Cosa accadrà adesso?

Sabato sarà il primo giorno dei Novendiali, i nove giorni del suffragio. Intanto stanno convergendo a Roma i 135 cardinali che parteciperanno al Conclave, che si incontreranno in riunione plenaria, con la presentazione di relazioni e incontri. È un momento importante, che segue un protocollo molto preciso e assodato.

Lei ha esperienza di situazioni come queste…

Nel 1978 ho assistito come Segretario di Stato alle procedure che hanno seguito la morte di Paolo VI: a quel tempo avevo dovuto occuparmi del ricevimento delle delegazioni governative, e non sono mancati momenti complicati, come quando per esempio si è trattato di gestire in ordine alfabetico i primi ministri di Andorra e di Francia, che però naturalmente avevano un peso politico diverso: alla fine Andorra è stata chiamata Principato delle Valli di Andorra. Adesso un problema del genere riguarderà i rappresentanti di Israele e Iran, che sono vicini, come nome. Si dovrà vedere anche come accogliere il presidente degli Stati Uniti Donald Trump, perché gli americani sono fissati con la sicurezza, ma in Vaticano i capi di Stato sono da considerare tutti uguali e viene data priorità alla longevità del mandato.
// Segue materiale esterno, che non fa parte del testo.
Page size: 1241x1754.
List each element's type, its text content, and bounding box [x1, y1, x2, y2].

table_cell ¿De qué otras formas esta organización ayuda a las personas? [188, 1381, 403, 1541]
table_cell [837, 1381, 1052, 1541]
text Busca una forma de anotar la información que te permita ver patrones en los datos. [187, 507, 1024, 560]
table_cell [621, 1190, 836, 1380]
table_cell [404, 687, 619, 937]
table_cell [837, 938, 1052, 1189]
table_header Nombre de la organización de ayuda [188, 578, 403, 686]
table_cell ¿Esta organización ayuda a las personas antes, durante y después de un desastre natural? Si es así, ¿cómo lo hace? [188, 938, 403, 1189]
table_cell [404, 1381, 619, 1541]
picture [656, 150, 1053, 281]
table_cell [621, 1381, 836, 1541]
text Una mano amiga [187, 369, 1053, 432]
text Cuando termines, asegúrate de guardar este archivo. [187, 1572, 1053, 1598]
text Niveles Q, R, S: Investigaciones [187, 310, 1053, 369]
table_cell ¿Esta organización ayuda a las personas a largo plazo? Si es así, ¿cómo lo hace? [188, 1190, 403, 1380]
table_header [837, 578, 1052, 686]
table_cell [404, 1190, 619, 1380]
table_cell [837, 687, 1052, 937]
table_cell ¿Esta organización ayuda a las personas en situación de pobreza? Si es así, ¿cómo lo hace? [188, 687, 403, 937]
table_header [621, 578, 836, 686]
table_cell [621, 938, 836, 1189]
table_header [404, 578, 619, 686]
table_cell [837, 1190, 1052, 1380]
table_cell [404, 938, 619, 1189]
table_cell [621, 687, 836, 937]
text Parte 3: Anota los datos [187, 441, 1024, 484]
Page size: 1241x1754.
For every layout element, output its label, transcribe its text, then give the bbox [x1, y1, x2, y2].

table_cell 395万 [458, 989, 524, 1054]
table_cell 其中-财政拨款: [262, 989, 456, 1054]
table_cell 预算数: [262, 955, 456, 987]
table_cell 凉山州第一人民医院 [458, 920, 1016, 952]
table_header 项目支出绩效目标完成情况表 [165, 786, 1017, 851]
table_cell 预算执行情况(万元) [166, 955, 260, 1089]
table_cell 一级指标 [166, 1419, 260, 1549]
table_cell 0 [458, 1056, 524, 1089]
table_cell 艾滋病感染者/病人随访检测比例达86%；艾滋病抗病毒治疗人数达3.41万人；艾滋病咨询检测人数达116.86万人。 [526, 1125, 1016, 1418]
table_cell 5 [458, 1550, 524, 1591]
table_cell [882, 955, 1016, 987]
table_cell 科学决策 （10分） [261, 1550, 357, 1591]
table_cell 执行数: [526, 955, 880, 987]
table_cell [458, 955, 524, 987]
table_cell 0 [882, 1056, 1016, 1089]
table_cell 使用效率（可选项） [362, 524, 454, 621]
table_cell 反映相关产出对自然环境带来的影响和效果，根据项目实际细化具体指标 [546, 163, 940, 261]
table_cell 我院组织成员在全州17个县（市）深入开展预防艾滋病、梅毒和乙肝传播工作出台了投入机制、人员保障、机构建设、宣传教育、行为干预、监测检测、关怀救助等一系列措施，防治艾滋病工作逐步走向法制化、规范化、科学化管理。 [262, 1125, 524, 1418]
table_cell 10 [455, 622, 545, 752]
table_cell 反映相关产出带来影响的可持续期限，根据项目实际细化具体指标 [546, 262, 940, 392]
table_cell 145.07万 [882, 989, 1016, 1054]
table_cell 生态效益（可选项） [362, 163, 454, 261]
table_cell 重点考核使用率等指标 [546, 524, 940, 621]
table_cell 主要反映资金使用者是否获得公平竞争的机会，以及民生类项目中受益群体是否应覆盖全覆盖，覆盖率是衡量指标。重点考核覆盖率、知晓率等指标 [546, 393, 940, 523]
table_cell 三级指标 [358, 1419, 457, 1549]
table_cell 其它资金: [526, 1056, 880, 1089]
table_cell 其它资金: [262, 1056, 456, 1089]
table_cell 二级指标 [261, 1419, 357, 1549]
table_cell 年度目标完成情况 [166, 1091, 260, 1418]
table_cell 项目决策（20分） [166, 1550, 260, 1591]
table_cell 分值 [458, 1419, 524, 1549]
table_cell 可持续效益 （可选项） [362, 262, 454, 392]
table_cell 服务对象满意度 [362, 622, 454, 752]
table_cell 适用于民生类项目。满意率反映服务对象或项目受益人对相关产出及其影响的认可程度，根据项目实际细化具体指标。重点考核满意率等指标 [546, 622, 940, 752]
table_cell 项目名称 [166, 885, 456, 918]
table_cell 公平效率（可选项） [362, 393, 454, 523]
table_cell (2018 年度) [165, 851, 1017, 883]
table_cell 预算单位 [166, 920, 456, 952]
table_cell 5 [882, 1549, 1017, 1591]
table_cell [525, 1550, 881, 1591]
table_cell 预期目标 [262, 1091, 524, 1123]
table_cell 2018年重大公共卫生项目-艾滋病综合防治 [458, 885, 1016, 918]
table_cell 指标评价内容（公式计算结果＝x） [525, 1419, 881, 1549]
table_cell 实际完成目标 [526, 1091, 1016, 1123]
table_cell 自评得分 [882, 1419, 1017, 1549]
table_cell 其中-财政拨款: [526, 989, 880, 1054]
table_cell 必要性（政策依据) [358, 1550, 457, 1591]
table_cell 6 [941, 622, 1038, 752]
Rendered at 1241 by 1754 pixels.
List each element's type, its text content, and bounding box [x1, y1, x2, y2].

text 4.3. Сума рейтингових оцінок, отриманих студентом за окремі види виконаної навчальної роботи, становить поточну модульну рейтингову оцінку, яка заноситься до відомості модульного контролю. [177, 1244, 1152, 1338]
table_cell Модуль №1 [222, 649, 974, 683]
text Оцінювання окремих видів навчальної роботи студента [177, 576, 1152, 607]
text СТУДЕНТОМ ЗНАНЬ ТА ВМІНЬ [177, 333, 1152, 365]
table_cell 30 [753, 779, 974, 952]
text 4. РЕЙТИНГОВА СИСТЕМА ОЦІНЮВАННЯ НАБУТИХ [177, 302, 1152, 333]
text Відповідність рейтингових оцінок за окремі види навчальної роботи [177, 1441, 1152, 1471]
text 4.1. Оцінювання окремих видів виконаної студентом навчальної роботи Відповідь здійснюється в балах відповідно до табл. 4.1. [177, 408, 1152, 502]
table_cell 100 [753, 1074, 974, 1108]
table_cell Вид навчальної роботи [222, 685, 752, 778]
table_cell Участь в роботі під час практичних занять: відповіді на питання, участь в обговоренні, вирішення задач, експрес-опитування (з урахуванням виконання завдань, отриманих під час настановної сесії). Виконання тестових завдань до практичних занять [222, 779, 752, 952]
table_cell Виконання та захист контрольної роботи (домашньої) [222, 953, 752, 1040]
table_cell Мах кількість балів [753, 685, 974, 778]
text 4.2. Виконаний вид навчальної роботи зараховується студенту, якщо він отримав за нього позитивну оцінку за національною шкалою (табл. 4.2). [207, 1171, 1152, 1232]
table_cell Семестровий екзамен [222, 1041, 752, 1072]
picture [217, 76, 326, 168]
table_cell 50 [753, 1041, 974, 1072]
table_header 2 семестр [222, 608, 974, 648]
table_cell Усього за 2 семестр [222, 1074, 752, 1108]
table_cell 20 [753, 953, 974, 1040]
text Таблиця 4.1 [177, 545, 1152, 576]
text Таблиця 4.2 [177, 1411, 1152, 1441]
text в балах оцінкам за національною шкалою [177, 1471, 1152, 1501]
Si dà per favorito un Papa italiano?

Impossibile dirlo. Per quanto riguarda Wojtyla è stata, per esempio, una grande sorpresa, perché a quel tempo non era tra i favoriti, si pensava che fosse posizionato tra il 10º e il 15º posto. La scelta di Ratzinger, invece, era in un certo senso prevedibile.

Se potesse vedere ancora una volta Papa Francesco, cosa gli direbbe?

Lo ringrazierei profondamente per la dedizione totale con cui si è dato: non si è mai preso un momento libero, in questi dodici anni di Pontificato non ha mai avuto un periodo in vacanza, a parte il martedì che era il giorno dedicato al raccoglimento e al silenzio.

Chi diventerà Papa ha davanti un compito molto difficile…

Davvero nessuno desidera questo incarico. Inoltre le comunicazioni vanno veloci, e il mondo è sempre più complesso.

Tra tutte, è un momento in cui crescono le divergenze religiose con gli Stati Uniti e la Russia?

Negli Stati Uniti c'è una tendenza più conservatrice e più etnocentrica: pensano che la democrazia perfetta è la loro. E questo non è certo il modello di Papa Francesco che mette la fraternità cristiana sopra di tutto. Per quanto riguarda invece la Russia, dopo gli incontri tra Papa Francesco e il Patriarca Kirill, che è venuto a Trento e che anch'io ho incontrato, la situazione adesso è molto più complicata. Stiamo assistendo ad un'involuzione della società internazionale, non si rispettano più le norme concordate. B. G.